The Employment Judge's Reasons
"9…. Section 104(1)(b) requires an allegation "that the employer had infringed a right of his which is a relevant statutory right." The use of the past tense is significant. The right in question is the right not to suffer an unfair dismissal. If the assertion of this right can only be made after the dismissal it cannot then be relied on as a reason for dismissal. This interpretation prevents what I regard as a circular argument. Otherwise it could be said on any occasion when an employee complains that a dismissal would be unfair that they were dismissed for asserting a statutory right, and thus avoid the need for any period of qualifying service. That argument is unsustainable and that claim is therefore struck out as having no reasonable prospect of success."
Submissions
"Although it may be objected that the assertion of a future infringement of the right not to be unfairly dismissed will tend to lead to a circular argument (particularly where the complainant can only assert a right not to be unfairly dismissed if s/he can establish that the dismissal is for an automatically unfair reasons such as the assertion of an infringement of a statutory right), that would not be the case in respect of the assertion of an infringement of other statutory rights; the construction the ET has adopted would also apply (for example) to the assertion of a future infringement of the right not to suffer an unauthorised deduction of wages. It seems to me that the appeal thus raises a reasonably arguable question of construction…"

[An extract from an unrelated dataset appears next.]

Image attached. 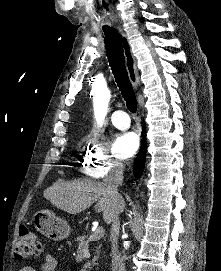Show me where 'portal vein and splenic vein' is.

Discussion and Conclusions
"28.…. On this point I agree with the Employment Appeal Tribunal that the industrial tribunal were wrong to construe s.60A as confined to cases where the right under the Wages Act had been infringed. It is sufficient if the employee has alleged that his employer has infringed his statutory right and that the making of that allegation was the reason or the principal reason for his dismissal. The allegation need not be specific, provided it has been made reasonably clear to the employer what right was claimed to have been infringed. The allegation need not be correct, either as to the entitlement to the right or as to its infringement, provided that the claim was made in good faith. The important point for present purposes is that the employee must have made an allegation of the kind protected by s.60A; if he had not, the making of such an allegation could not have been the reason for his dismissal."
"(3). Reverting to s.60A, subsection (1)(a) applies where the employee has brought proceedings against the employer to enforce a relevant statutory right. That would cover, inter alia, a complaint to an industrial tribunal under s.5 of the Wages Act.
(4). However, s.60A(1)(b) goes further. It is enough that the employee alleges in good faith that his employer has infringed a relevant statutory right. There is no requirement that the employer has actually infringed the statutory right (s.60(A)(2)).
(5). Thus, in this case, if the facts be that the employer sought by threat of dismissal to impose a variation of the contract of employment to incorporate a term which negated the employee's statutory right not to suffer a reduction of wages without his freely given consent, that is, or might be, an infringement of his statutory right at the time when the threat is made, bearing in mind the words of s.60A (2)."